Dans le nouveau projet, cette exception a été conservée, ces infirmiers ayant une expérience dans les secours préhospitaliers. «On ne comprend pas cet émoi aujourd’hui du côté des infirmiers-anesthésistes. Au niveau des médecins, on savait qu’ils refusaient une ouverture. Les uns ne vont pas être remplacés par les autres. Ceux qui font du SAMU aujourd’hui vont continuer à le faire», assure-t-il.
Comité de sélection
Chaque nouvelle demande d’un médecin qui veut participer au SAMU est analysée par un comité de sélection dans lequel les anesthésistes-réanimateurs sont représentés et peuvent vérifier les compétences des personnes qui se manifestent. «Notre but n’est pas d’ouvrir les portes et d’avoir des tas de médecins en plus, car nous n’avons pas ce besoin. Mais cela ouvre la possibilité de voir des médecins qui ont la compétence pour faire du SAMU même s’ils ne sont pas anesthésistes.»

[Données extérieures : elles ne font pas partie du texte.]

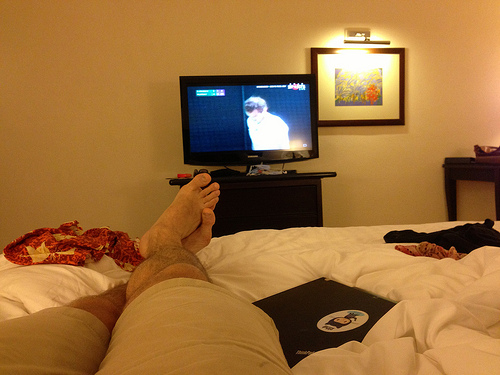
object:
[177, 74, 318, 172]
television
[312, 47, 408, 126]
painting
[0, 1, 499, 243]
wall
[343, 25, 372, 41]
light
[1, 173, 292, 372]
person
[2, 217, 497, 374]
bedf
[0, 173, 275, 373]
legs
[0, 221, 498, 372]
blanket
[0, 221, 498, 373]
bed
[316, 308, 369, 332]
sticker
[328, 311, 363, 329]
girl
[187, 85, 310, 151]
tennis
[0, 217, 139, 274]
clothing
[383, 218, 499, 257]
clothing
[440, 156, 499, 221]
table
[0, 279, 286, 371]
shorts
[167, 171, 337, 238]
stand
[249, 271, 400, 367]
laptop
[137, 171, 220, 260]
feet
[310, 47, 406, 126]
painting frame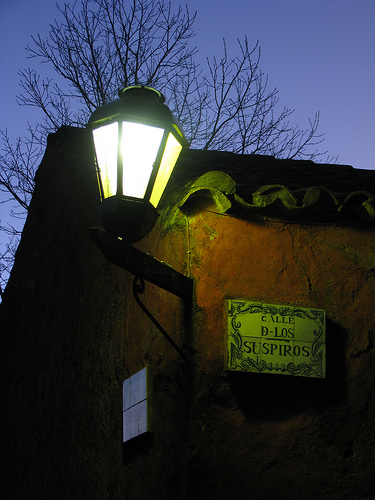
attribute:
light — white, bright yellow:
[86, 84, 191, 241]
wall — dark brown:
[1, 124, 188, 499]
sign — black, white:
[225, 298, 329, 380]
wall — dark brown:
[185, 197, 374, 499]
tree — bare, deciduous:
[1, 0, 338, 302]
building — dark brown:
[1, 126, 374, 500]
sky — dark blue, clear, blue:
[1, 1, 375, 307]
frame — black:
[86, 85, 187, 243]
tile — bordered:
[222, 298, 329, 381]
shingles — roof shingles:
[44, 125, 375, 223]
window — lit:
[118, 365, 152, 447]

Pour les infirmiers, le CGDIS a des contrats avec les hôpitaux et ce sont eux qui mettent des infirmiers à la disposition du SAMU, à partir du moment où les conditions du référentiel sont remplies. «S’il n’y a pas de volonté de la part des hôpitaux de changer quoi que ce soit dans cette pratique, c’est la même chose pour nous au CGDIS. On veut juste pérenniser une pratique qui existe depuis le premier jour du SAMU», explique Paul Schroeder.
Aucune décision n’a encore été prise. Le projet de référentiel a été présenté la semaine dernière une première fois au CA et la loi prévoit qu’une association de médecins qui pratiquent le SAMU doit être entendue, en l’occurrence le Cercle des médecins anesthésistes-réanimateurs. Il doit formuler son avis et le CA a décidé de demander les avis des autres parties prenantes.
Quand tous ces avis seront sur la table, le CA prendra une décision en toute connaissance de cause.